Hi MamaOui,
I have two boys who are almost 3 years and 16 mo. I feel that when they are fighting or one is hurting/going to hurt the other the two main reasons are that he is too tired/hungry/some other physical reason or just bored. For example if he feels good and the baby messes up his track he can deal with it with out resorting to hitting or throwing, but if he is hungry then he loses control and hits. I know that when I lose control with my kids or my husband it makes me feel ill. If I have gotten so upset that I wish I could break something, being punished is not going to help me next time. If one hits I might seperate them, pick up the victim or ask one if they would like to play at the table or in the room, but mostly I try to fix what is wrong (make a snack, go nurse, go lay down, take him to the potty). Or sometimes its boredom, hmm.. what does mom and bro do if I throw a car behind the couch, what if I throw it at bro, what if it hits him? He is just exploring the world, maybe he really just wants to know if he can make it or if Miles still cries, or if I'll yell.
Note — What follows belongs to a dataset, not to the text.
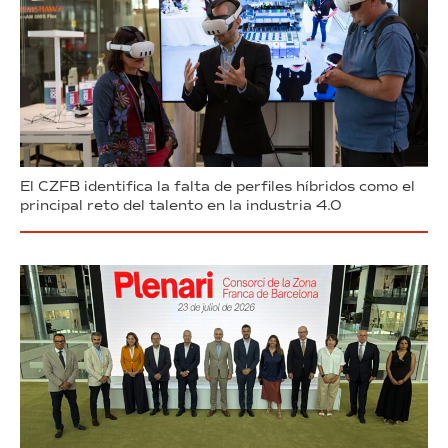
El CZFB identifica la falta de perfiles híbridos como el
principal reto del talento en la industria 4.0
I think you are right that he needs to know that it is not okay to harm his bro, but I think that he does know. I try to remember that I am thinking about the long term (right after removing anyone from physical harm). When I have 15 and 16 year old boys how are they going to work things out? I think that giving each other some space is often a good start, but I don't think it will be nearly so easy to order it to happen. I also think that talking and listening are skills that we have to work on everyday.
So when the car is already in the air, what I do is calm the hurt child, calm the hurter and fix any physical ills (because I believe that they don't really want to hurt each other they just were at the end of their rope). Or if a new activity is what is needed, get that started. Then times when everyone is calm and happy we talk about and role play things to do when someone grabs your car/knocks down your tower/is in your space. Not just 5 min later, but tomorrow morning when everyone is snuggling in bed, or when we are driving in the car. I also think that talking about your body helps too, since I think that they are most likely to hurt when they are feeling bad. So we also talk about how it feels when we are hungry, or sleepy, or just need a little space. Sitting quietly and paying attention to your stomach or your head.
Quote:
| but I feel that my 2.5 year old should have a consequence for physically harming his 8 month old brother |
I just feel like if the point of time out is to teach him something is wrong, but he already knows it is wrong than you need some other way to teach. If its really to help him calm down than I think that sitting by your self for a minute doesn't work the best most times. I think that often my boys need to be held, or to move around. I think that if what really works for your son is some time alone than ideally he would ask for or agree to this. Often my oldest will want to go to his room and now has started asking to close the door (they share a playroom) even when they are not fighting (I hope because he sees some times that he is not going to be able to play and will do best by himself). I think another way that you can encourage your children to take a break is to take one yourself when you get angry. I am going to go into my room until this timer beeps and then we can talk about it/get out the paint/finish putting shoes on, because I am feeling myself getting a little angry and I need a break.